There was a time in my life when I was sitting in a bench in the administration building of my university. Back then I was feeling like a little toddler lost in the supermarket watching the people buzzing around and no familiar face was there for comfort. I thought that having been uprooted from my comfort zone was a crossroad I would never cross once I've mastered that. Perhaps I have not mastered being uprooted or maybe there is just no mastery to it because we get uprooted so many times in a lifetime.
It has been years since I felt this way. First year medical school confronted me with the same adjustment anxiety that left me tormented for months. Finally now after three years, when I thought I have found my niche, my place, my people and my passion, I again feel that same feeling of being awkward, being uprooted and having that same sense of unfamiliarity where no familiar face is available for comfort.
As far is career is concerned, most people in the medical profession call this stage COMPASSION FATIGUE. Working 24-32 or even 36 hour shifts for the past 7 months is no joke. Aside from the lack of sleep, academic demands and the daily grind of dealing with the toxicity of life and death situations, there are more occasions of slavery and power struggle. Nurses order us around. The facilities of fuming hot consultation clinics and dripping conference rooms house our day to day activities. Benches and counters are converted into study tables and nap areas but it may also be quite impossible to get some naps if you get calls of patients pulling out their IVs and catheters in the wee hours of the morning for you to put them back in so they can have their medications.
These are just some examples and there are a lot more of powertrip and heartwarming and heartbreaking stories to tell but the bottom line of all these is that it's really really really tiring. These days I go to the hospital for the attendance so I don't have to pay the exponential demerits that goes with absences. I only find myself making sure a patient doesn't die on me and sometimes they just do. It's frustrating looking myself at the mirror and feeling mediocre about the way I conduct myself in this noble profession but efforts at improvement are as parched as this wretched drought. I know exactly what I am supposed to do but I don't find strength nor enthusiasm to start doing them today. I end up procrastinating.
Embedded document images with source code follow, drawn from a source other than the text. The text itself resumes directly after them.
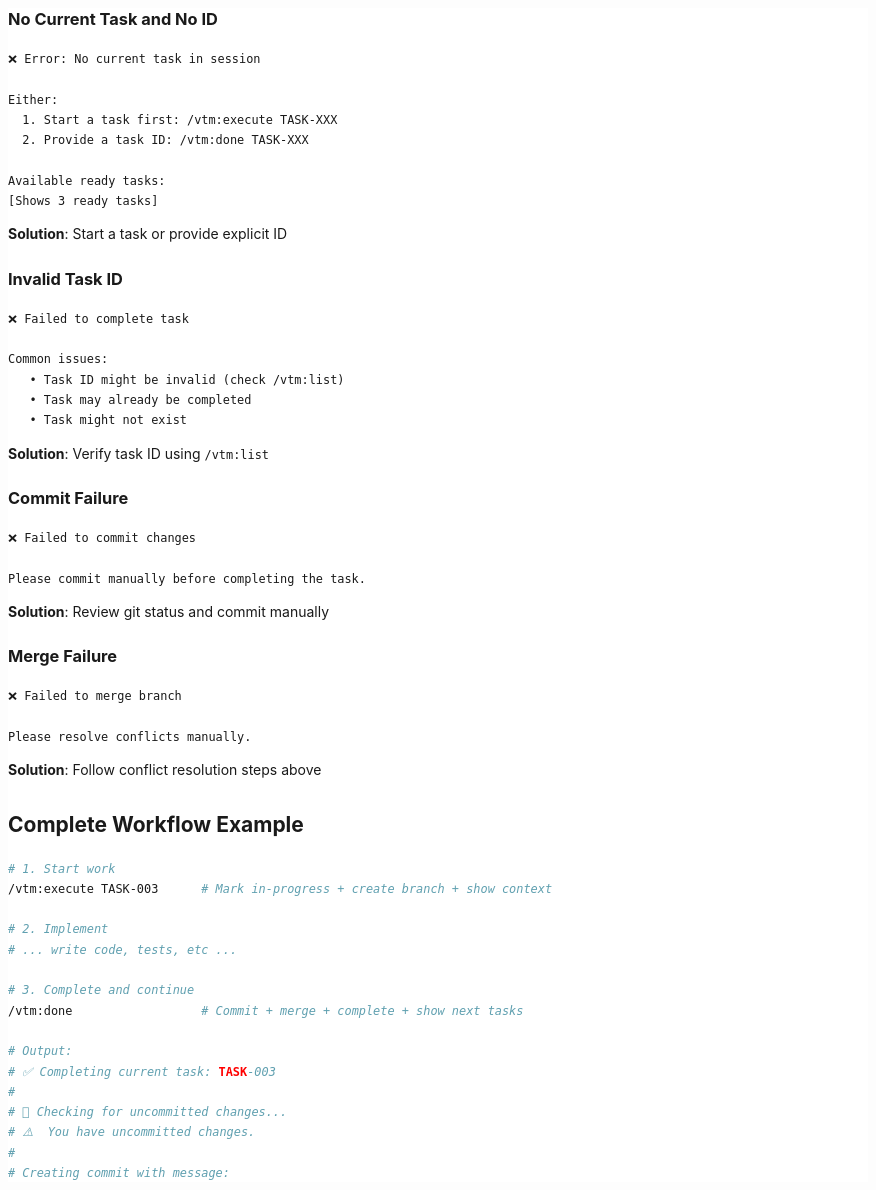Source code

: ### No Current Task and No ID

```
❌ Error: No current task in session

Either:
  1. Start a task first: /vtm:execute TASK-XXX
  2. Provide a task ID: /vtm:done TASK-XXX

Available ready tasks:
[Shows 3 ready tasks]
```

**Solution**: Start a task or provide explicit ID

### Invalid Task ID

```
❌ Failed to complete task

Common issues:
   • Task ID might be invalid (check /vtm:list)
   • Task may already be completed
   • Task might not exist
```

**Solution**: Verify task ID using `/vtm:list`

### Commit Failure

```
❌ Failed to commit changes

Please commit manually before completing the task.
```

**Solution**: Review git status and commit manually

### Merge Failure

```
❌ Failed to merge branch

Please resolve conflicts manually.
```

**Solution**: Follow conflict resolution steps above

## Complete Workflow Example

```bash
# 1. Start work
/vtm:execute TASK-003      # Mark in-progress + create branch + show context

# 2. Implement
# ... write code, tests, etc ...

# 3. Complete and continue
/vtm:done                  # Commit + merge + complete + show next tasks

# Output:
# ✅ Completing current task: TASK-003
#
# 📝 Checking for uncommitted changes...
# ⚠️  You have uncommitted changes.
#
# Creating commit with message:
```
As for my social life, there's the occasional going out with friends. I try my best but when I get home I feel more tired than ever. I thought going out would give me a break from the routine I'm stuck in but I end up finding more excuses to crawl into my hole as soon as I'm done socializing.
Maybe, all these boils down to losing the presence of someone very dear to me. I am usually not one of those persons who wraps around my life on a particular individual but after three years of being together it just happen. Unaware our lives were intertwined and now that we are in a long distance relationship, I feel so lost.
I used be positive at our system of education, though imperfect, he is that blessing that draws me to the hospital everyday and starts my day with such freshness and energy. And, when confronted with tiring tasks and frustrations, he was there, with his shoulder and his hugs to make me feel alright. Now I can only get that from his texts ..."Mwah.."
I kept my circle of friends but he was the one I opened up everything for the past three years. Now, this separation anxiety is so severe I can't even talk to people or at least really express what I truly feel - sad and lost.
And yet, despite this misery I am thankful for the bit and pieces of texts that take a few seconds of our busy day just to connect and the few minutes of calls just to make me know he's still around, even miles away.
I have been uprooted once again from my comfort zone that is him. I feel once again like that toddler lost in the supermarket unable to walk confidently and find my way around. I wish my heart would expand like a big balloon to engulf and include those around me and that I would find in them that small part of inspiration that he monopolized for so long. But until then, I remain in this little hole... missing you.